___ Extract ___

B. contains official docs

jp -u -f data.json 'products | contains([].name,`"OnePlus"`)'

true
  • contains gives out true or false; simplest example contains('foobar','bar') will give true
jp -u -f data.json 'products[?contains(name, `"Plus"`)]'

[
  {
    "name": "OnePlus",
    "price": 699
  }
]
  • We can use contains to match a portion of text in a variable inside an array

C. join official docs

>> jp -f data.json 'products[*].name'

[
  "iPhone",
  "Samsung Galaxy",
  "Google Pixel",
  "OnePlus"
]

>> jp -f data.json 'join(`","`,products[*].name)'
"iPhone,Samsung Galaxy,Google Pixel,OnePlus"

>> jp -u -f data.json 'join(`","`,products[*].name)'
iPhone,Samsung Galaxy,Google Pixel,OnePlus
  • You can use the -u argument when you want the output to be displayed as plain, unquoted strings instead of valid JSON

D. keys official docs

>> jp -f data.json 'keys(@)'

[
  "products"

___ Data provided ___

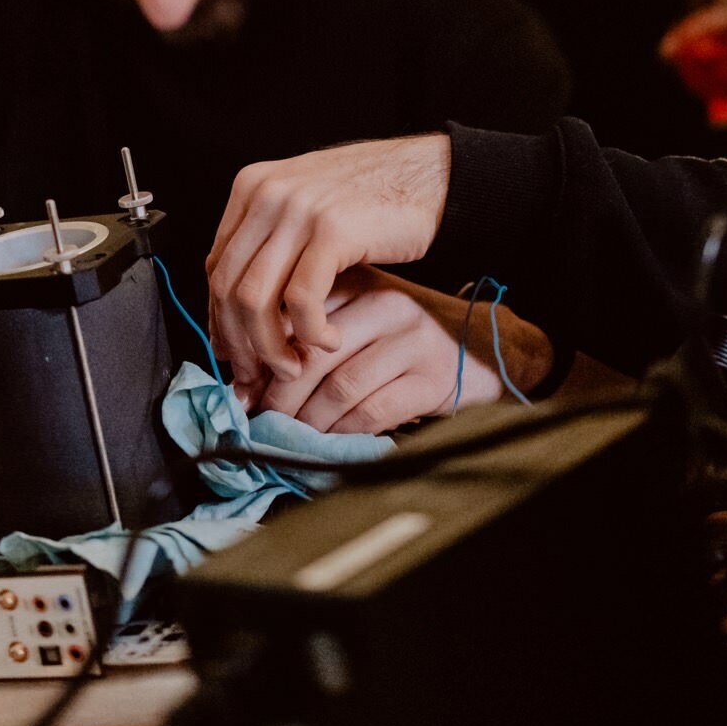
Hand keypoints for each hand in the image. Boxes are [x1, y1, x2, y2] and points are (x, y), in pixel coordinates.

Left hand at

___

● To do: Resume the jp command walkthrough that comes before the material, carrying it on from its last line.

● Output for this exercise:
]

>> jp -f data.json 'products[0] | keys(@)'

[
  "name",
  "price"
]

8. Logical OR and &&

jp -f data.json 'products[?(price >  `699` && price < `999`)]'

[
  {
    "name": "Samsung Galaxy",
    "price": 899
  },
  {
    "name": "Google Pixel",
    "price": 799
  }
]
jp -f data.json 'products[?(contains(name, `"Sam"`) || price < `899`)]'

[
  {
    "name": "Samsung Galaxy",
    "price": 899
  },
  {
    "name": "Google Pixel",
    "price": 799
  },
  {
    "name": "OnePlus",
    "price": 699
  }
]

Practical AWS Cases

1. Let us analyze an example of an AWS cli output json

aws lambda list-functions --output json >> aws_example.json && cat aws_example.json

{
  "Functions": [
    {
      "FunctionName": "my-function-1",
      "FunctionArn": "arn:aws:lambda:us-east-1:1234567890:function:my-function-1",
      "Runtime": "nodejs12.x",
      "MemorySize": 128,
      "Timeout": 3,
      "LastModified": "2023-06-18T10:15:00Z"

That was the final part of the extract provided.